Der Film 'The Last Picture Show', veröffentlicht im Jahr 1971, wurde von Peter Bogdanovich inszeniert. Er erzählt die Geschichte von zwei Highschool-Schülern, Sonny Crawford und Duane Jackson, die in einer sterbenden Stadt namens Anarene in Texas aufwachsen. Der Ort steht symbolisch für den Stillstand in ihrem Leben und die Herausforderungen, denen sie sich stellen müssen, um ihre Zukunft zu gestalten. Duane plant, der Armee beizutreten, während Sonny ein lokales Geschäft übernimmt. Beide jungen Männer fragen sich, ob sie dem tristen Leben in dieser Kleinstadt entkommen können, um anderswo ein besseres Leben zu führen.
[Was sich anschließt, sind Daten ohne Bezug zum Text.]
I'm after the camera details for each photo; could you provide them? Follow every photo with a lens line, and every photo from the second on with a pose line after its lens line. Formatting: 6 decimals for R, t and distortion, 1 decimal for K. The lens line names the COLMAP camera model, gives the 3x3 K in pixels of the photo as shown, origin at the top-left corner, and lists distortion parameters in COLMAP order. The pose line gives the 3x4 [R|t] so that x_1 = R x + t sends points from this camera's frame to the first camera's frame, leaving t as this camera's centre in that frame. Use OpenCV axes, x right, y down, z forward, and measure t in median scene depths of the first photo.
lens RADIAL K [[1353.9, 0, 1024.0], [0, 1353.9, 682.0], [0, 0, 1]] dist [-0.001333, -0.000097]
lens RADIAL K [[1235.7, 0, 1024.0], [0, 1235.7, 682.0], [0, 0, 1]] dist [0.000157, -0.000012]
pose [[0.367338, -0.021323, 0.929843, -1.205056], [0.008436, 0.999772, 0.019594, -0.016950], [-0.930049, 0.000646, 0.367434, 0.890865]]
Der Film, der auf dem halbauobiografischen Roman von Larry McMurtry basiert, thematisiert das Erwachsenwerden und die Unsicherheiten der Jugend. Die visuell beeindruckenden Schwarz-Weiß-Bilder unterstützen die melancholische und nostalgische Stimmung des Films. Die kreative Arbeit von Bogdanovich und seiner Mitautorin Polly Platt half dem Film, acht Oscar-Nominierungen zu erhalten, darunter in den Kategorien Bester Film und Beste Regie. Ben Johnson und Cloris Leachman erhielten dort Auszeichnungen für die beste Nebenrolle.
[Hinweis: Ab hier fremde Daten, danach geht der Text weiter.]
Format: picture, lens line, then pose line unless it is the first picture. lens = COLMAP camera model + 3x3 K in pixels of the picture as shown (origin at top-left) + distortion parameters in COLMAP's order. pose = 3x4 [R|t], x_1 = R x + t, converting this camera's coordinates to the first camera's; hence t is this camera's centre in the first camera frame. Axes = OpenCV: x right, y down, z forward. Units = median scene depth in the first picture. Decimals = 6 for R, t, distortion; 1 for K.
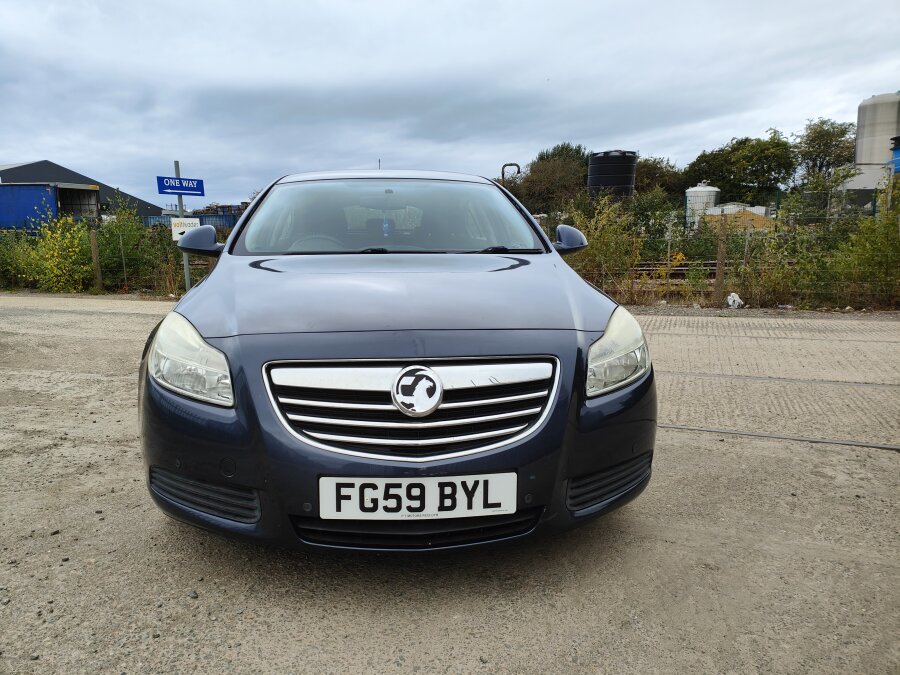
lens RADIAL K [[645.2, 0, 423.6], [0, 645.2, 366.3], [0, 0, 1]] dist [0.107734, -0.111054]
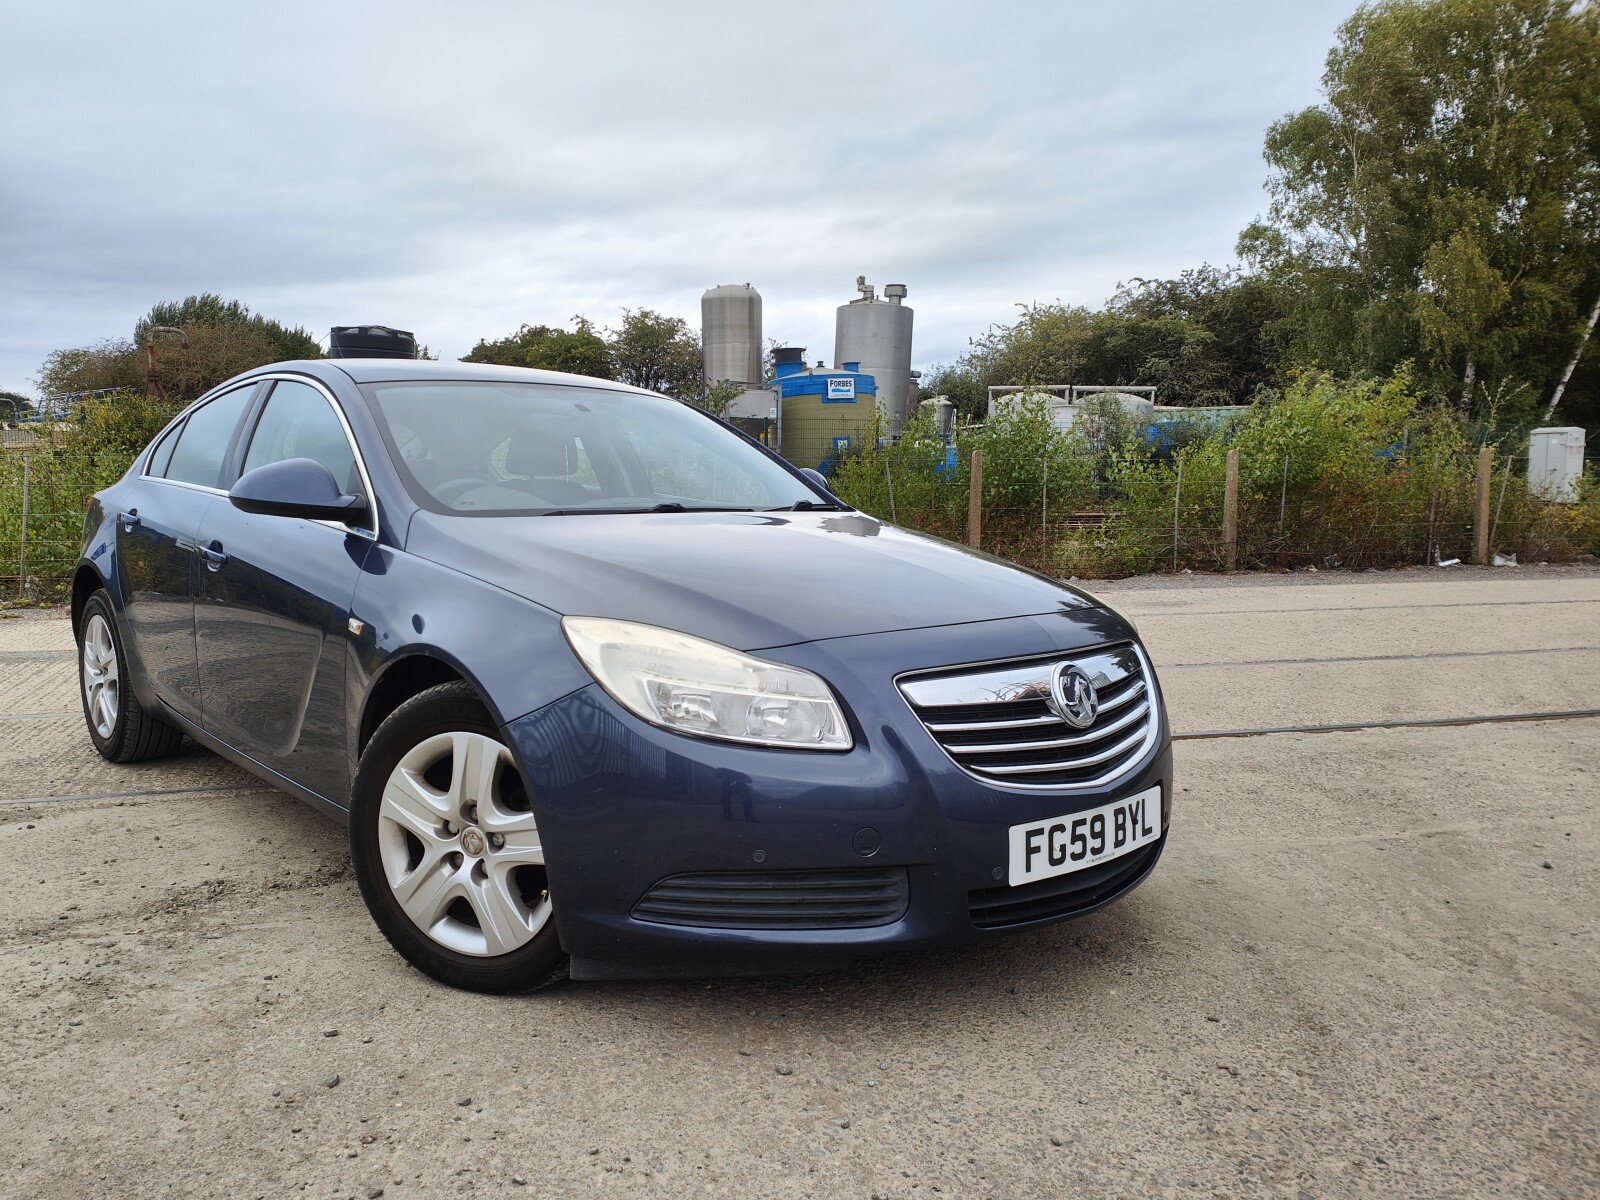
lens RADIAL K [[1162.1, 0, 737.0], [0, 1162.1, 601.6], [0, 0, 1]] dist [0.106968, -0.106647]
pose [[0.815373, -0.051260, 0.576662, -1.119003], [0.102169, 0.993180, -0.056177, -0.032265], [-0.569849, 0.104722, 0.815049, 0.094896]]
Der Film wurde von der US-amerikanischen National Film Registry als kulturell bedeutend eingestuft. Die Themen Unsicherheit und Suche nach persönlicher Erfüllung sind zentrale Bestandteile dieser eindringlichen Geschichte. Neben den Hauptdarstellern trugen auch Stars wie Jeff Bridges, Ellen Burstyn, und Cybill Shepherd zur Qualität des Films bei. Trotz seines geringen Budgets wurde der Film ein Erfolg und brachte 29 Millionen Dollar ein. Bogdanovich führte im Jahr 1990 bei der Fortsetzung 'Texasville' Regie, die jedoch nicht den gleichen kritischen Erfolg erzielte.